HST MEMP grad Anil Palepu combines an interest in math with medicine.
Now working as a research scientist at Google, he sees a future where AI and ML will "massively scale" medical care.
Mindy Blodgett | IMES/HST
Anil Palepu, HST Medical Engineering and Medical Physics (MEMP) PhD ’25 graduate, says that some of his drive to accomplish advances in medical artificial intelligence (AI) comes from mining inspiration from the people in his life, including an older brother who is a pediatric intensivist.
“He was always so passionate about working in medicine,” says Palepu, who grew up in Michigan, and received his BS from Johns Hopkins University. “And I got some of my inspiration from him.”
Palepu, who is already working as a research scientist at Google, wrote his thesis on the topic of “Natural Language Foundation Models in Medical Artificial Intelligence.” While at Johns Hopkins, he studied biomedical engineering, and he admits “when I initially started as an undergrad, I had only a very vague idea of what I wanted to do.”
But as his studies progressed, he says that he became increasingly interested in using AI research to solve problems in medicine. While at Johns Hopkins he enjoyed working on design teams, which were made up of five or so students, who worked with clinicians on real-world problems.
“These types of projects were very appealing to me,” Palepu says. “There are so many different challenges that patients, clinicians, and administrators face, and it was very rewarding to find impactful solutions to these problems hidden in the data.”
One of the first projects he worked on involved quantifying and optimizing an interventional radiology procedure known as trans-arterial embolization surgery. He says that working on projects like that, showed him that combining his interest in math and applying it to scientific problems, “was a great fit.”
“I learned that using even a simple computational approach could make a meaningful improvement in the safety and effectiveness of a medical process,” Palepu says.
Then, when it came time to consider what to do upon graduation, he decided that “becoming more fluent in medicine” would be a useful skill.
“It’s not just about understanding medical jargon,” Palepu says. “It’s having a better understanding of the workflows of a hospital, the pain points, and the opportunity landscape. For example, beyond improving surgeries themselves, we can also improve the flow of the surgery, making sure surgeons have the right instruments at hand at the right time while not processing more instruments than are needed.” He says that sometimes the goals of clinicians may be at odds with the goals of administrators, and that nurses have different challenges, as well. “Everyone has a different perspective” and utilizing data to come up with efficiencies can aid in improving patient outcomes and cutting costs and unnecessary labor.
Coming to the HST program, therefore, “made a lot of sense” Palepu says. “The HST program is just so unique. I learned at Hopkins that it helps to have a deep integration between the clinical setting and machine learning research. And HST has that, the access to clinicians and clinical education is such a great combination with the ability to do deep technical research.”

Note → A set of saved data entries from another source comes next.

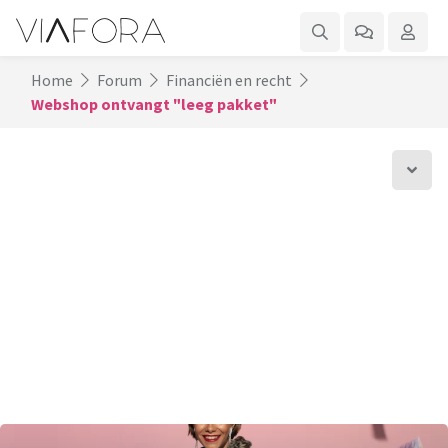
Home
Forum
Financiën en recht
Webshop ontvangt "leeg pakket"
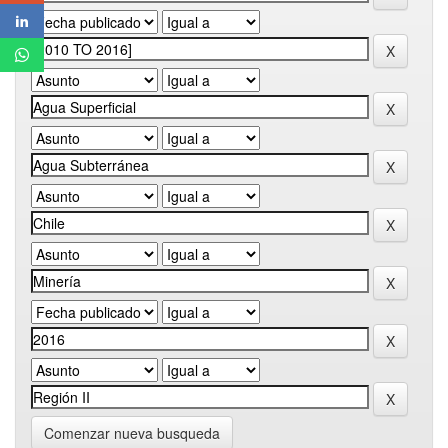
Comenzar nueva busqueda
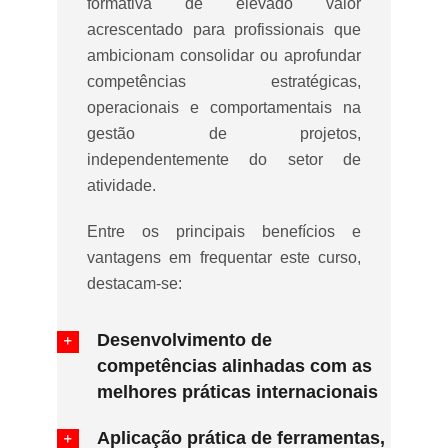
formativa de elevado valor
acrescentado para profissionais que
ambicionam consolidar ou aprofundar
competências estratégicas,
operacionais e comportamentais na
gestão de projetos,
independentemente do setor de
atividade.
Entre os principais benefícios e
vantagens em frequentar este curso,
destacam-se:
Desenvolvimento de
competências alinhadas com as
melhores práticas internacionais
Aplicação prática de ferramentas,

Starting his PhD studies during the Covid pandemic, meant that his initial classes and meetings were via Zoom. This format made it “definitely harder,” he remembers, to form connections with his instructors and classmates. But a close bond did form, and he says that, “To have gone through this terrifying time together has really made me cherish my cohort, and appreciate our time together.”
He says he is grateful to his mentor, Andrew Beam, PhD, an assistant professor in the Department of Epidemiology at the Harvard T.H. Chan School of Public Health. During his PhD study, Palepu worked in the Beam Lab on research into applying deep learning to healthcare.
“When I entered the program, there was so much going on in my field (machine learning), with the introduction of large language models,” Palepu says. "Much of my PhD was dedicated to simply keeping pace with the rapidly advancing research. Dr. Beam was instrumental in helping me navigate this dynamic landscape and enhance my technical abilities, thanks to his remarkable knack for distilling complex topics. I also deeply appreciate the network of clinicians and researchers I could consult, whose expertise provided invaluable learning opportunities."
Now that he has earned his PhD, and is working at Google, he says that despite some of the current hurdles around the funding of research, “which saddens me greatly” he is also feeling hopeful as he launches his career.
“I am definitely an optimist about what AI and ML can do to improve healthcare, perhaps more optimistic than some,” Palepu says. “The landscape is really changing, and our models are improving day by day, though many limitations still remain.” In the future, he foresees a time when “everyone, regardless of geographic or economic barriers, could have immediate access to trusted medical info and expertise, in their pocket…I believe there are ways to massively scale medical care and improve the lives of billions with this technology.”
He says that he prizes his time at HST, and he says that he was quickly welcomed by the group of HST alumni who work at Google: “It’s like a club, and we really support and inspire each other.” His advice for anyone coming to HST, particularly those in MEMP: “take advantage of the deep clinical experiences…I learned so much from the clinical settings, but now I wish I had focused on it even more than I did. As you go further in your research, you will value that exposure.”